Ole Miss reportedly took issue with the insult, and asked the SEC to punish Sarkisian for breaking SEC bylaws, which prohibit coaches and staff from making derogatory comments about other schools.
Sarkisian was not punished for his comments, he told reporters Tuesday. He did, however, admit he regretted using “basket weaving” in his example.
“I could have used macroeconomics. I could have used engineering. It wouldn’t have mattered. The class was irrelevant, and that was a poor choice of words on my part.”
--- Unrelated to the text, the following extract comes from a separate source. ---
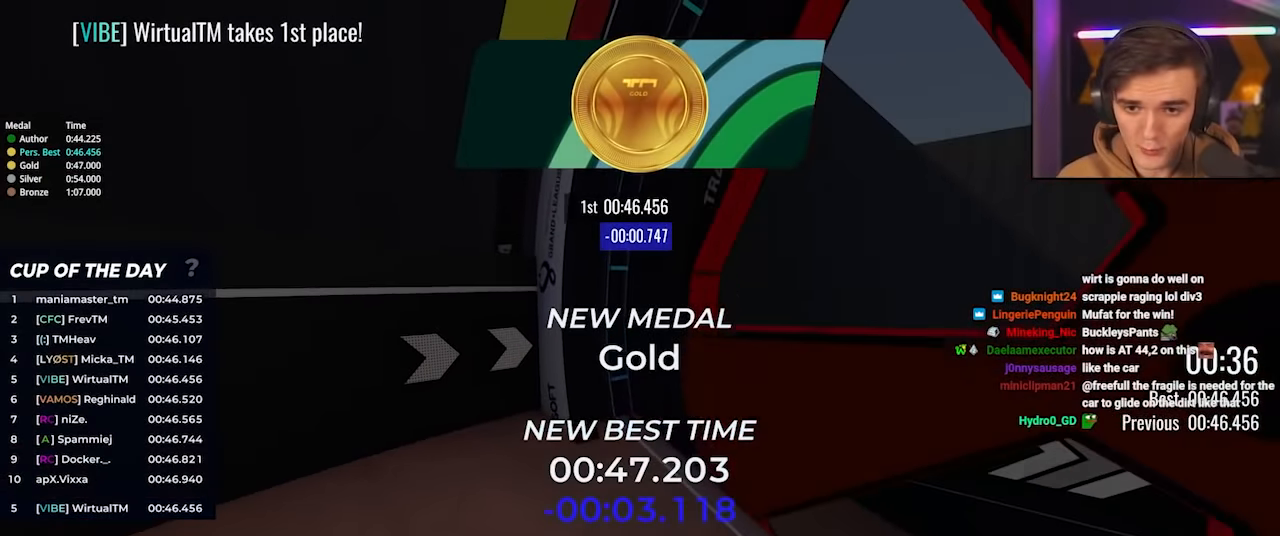
{"keys": ["up"], "events": []}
Sarkisian reportedly wasn’t the only coach Ole Miss wanted punished. Former Ole Miss coach Lane Kiffin made comments around the same time as Sarkisian, claiming the lack of diversity in Oxford, Mississippi — where Ole Miss is located — made it harder to recruit prospects. Kiffin said that is less of an issue at LSU, where he coaches now. Kiffin quickly apologized, saying he didn’t mean to offend anyone at Ole Miss with his comments. He added that his words weren’t “calculated.”
Sarkisian’s comments Tuesday, notably, focused on his insult, and not his original point. Sarkisian stood by his belief that academic inequity among schools can lead to an uneven playing field in recruiting. He just felt bad that he denigrated Ole Miss’ academic standards when making his original argument.